SciFinder’s content is built on the CAS Registry and CAplus databases, indexing millions of substances and tens of millions of references from journals, patents, conference proceedings, dissertations, and technical reports. The platform aggregates contributions from publishers including ACS Publications, Wiley, Elsevier Science, and Taylor & Francis. It covers patents filed with offices such as the United States Patent and Trademark Office, China National Intellectual Property Administration, and Japan Patent Office. Specialized subsets and enhancements link to regulatory documents from bodies like the Environmental Protection Agency and standards from ASTM International.
The CAS Registry provides authoritative links between chemical names, synonyms, and numeric identifiers used by multinational corporations like Shell and ExxonMobil in compliance reporting. Compound property data, reaction conditions, and experimental details are extracted from primary sources such as Organic Syntheses and Tetrahedron Letters.

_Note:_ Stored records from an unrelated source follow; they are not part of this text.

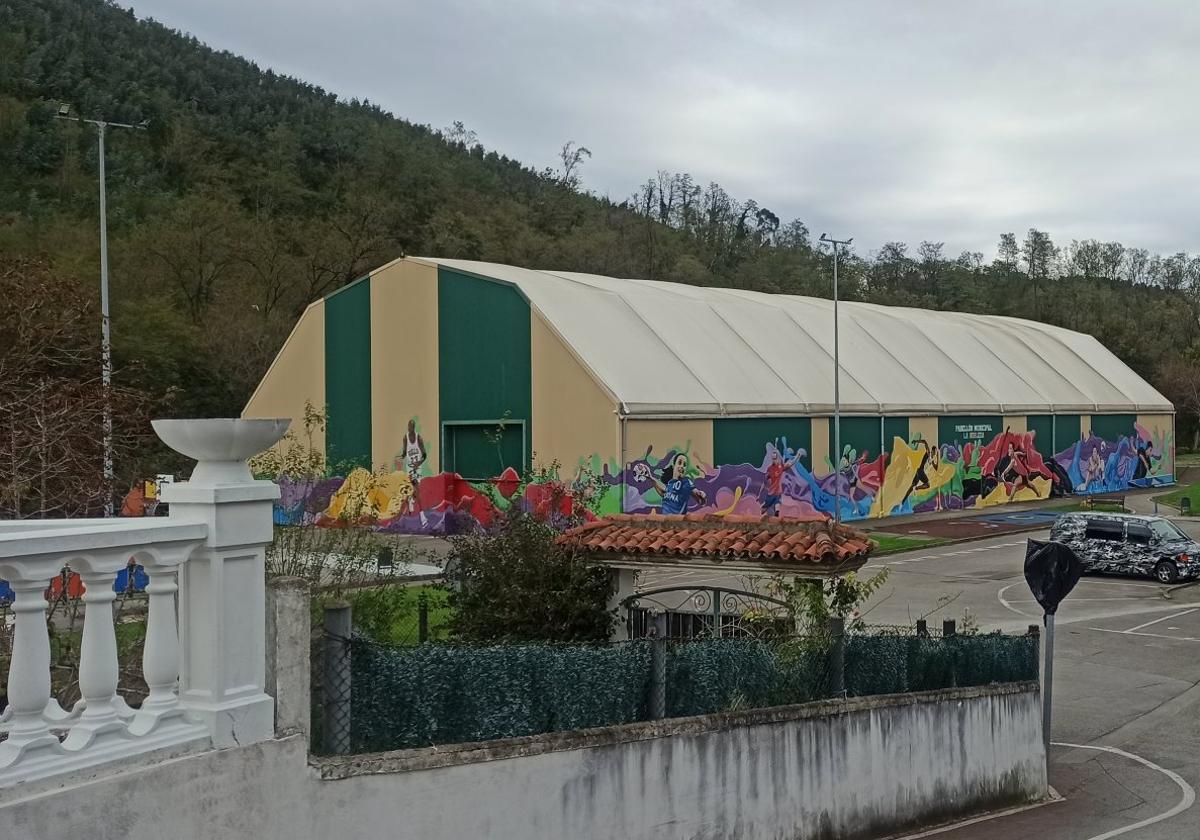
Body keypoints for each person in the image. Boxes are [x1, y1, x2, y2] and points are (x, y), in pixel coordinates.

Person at [761, 447, 799, 516]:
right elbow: (766, 477)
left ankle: (777, 512)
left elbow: (790, 463)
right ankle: (761, 514)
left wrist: (797, 457)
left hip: (777, 490)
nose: (774, 459)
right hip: (771, 491)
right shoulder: (770, 468)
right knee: (765, 507)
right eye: (773, 458)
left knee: (777, 501)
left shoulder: (780, 467)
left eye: (775, 457)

Access to SciFinder is licensed commercially, with institutional subscriptions common at universities such as Columbia University and corporations including GlaxoSmithKline. Licensing terms stipulate user authentication, concurrent-user limits, and permitted use scenarios; legal counsel in organizations often references agreements similar to those negotiated by Harvard University libraries and corporate procurement teams at Merck. Training and outreach are delivered by librarians at institutions like Yale University and service teams at CAS.
User accounts and site licenses typically require compliance with export-control regulations in jurisdictions such as the United States and European Union and with intellectual property management practices used by technology transfer offices at universities like MIT. Cost considerations and license restrictions influence choices between SciFinder and alternative services provided by Elsevier or Elsevier Reaxys.
SciFinder is widely regarded as an authoritative source for chemical substance indexing and reaction discovery, shaping research workflows across academic labs at California Institute of Technology and industrial R&D at Johnson & Johnson and Bayer. It has been cited in policy discussions involving agencies such as the National Institutes of Health and National Science Foundation for its role in enabling reproducible literature searches. Critics and competitors note cost and access constraints, prompting comparative evaluations against resources like Reaxys, PubChem, and Google Patents in journal articles and library guides issued by institutions such as Cornell University and University of Oxford.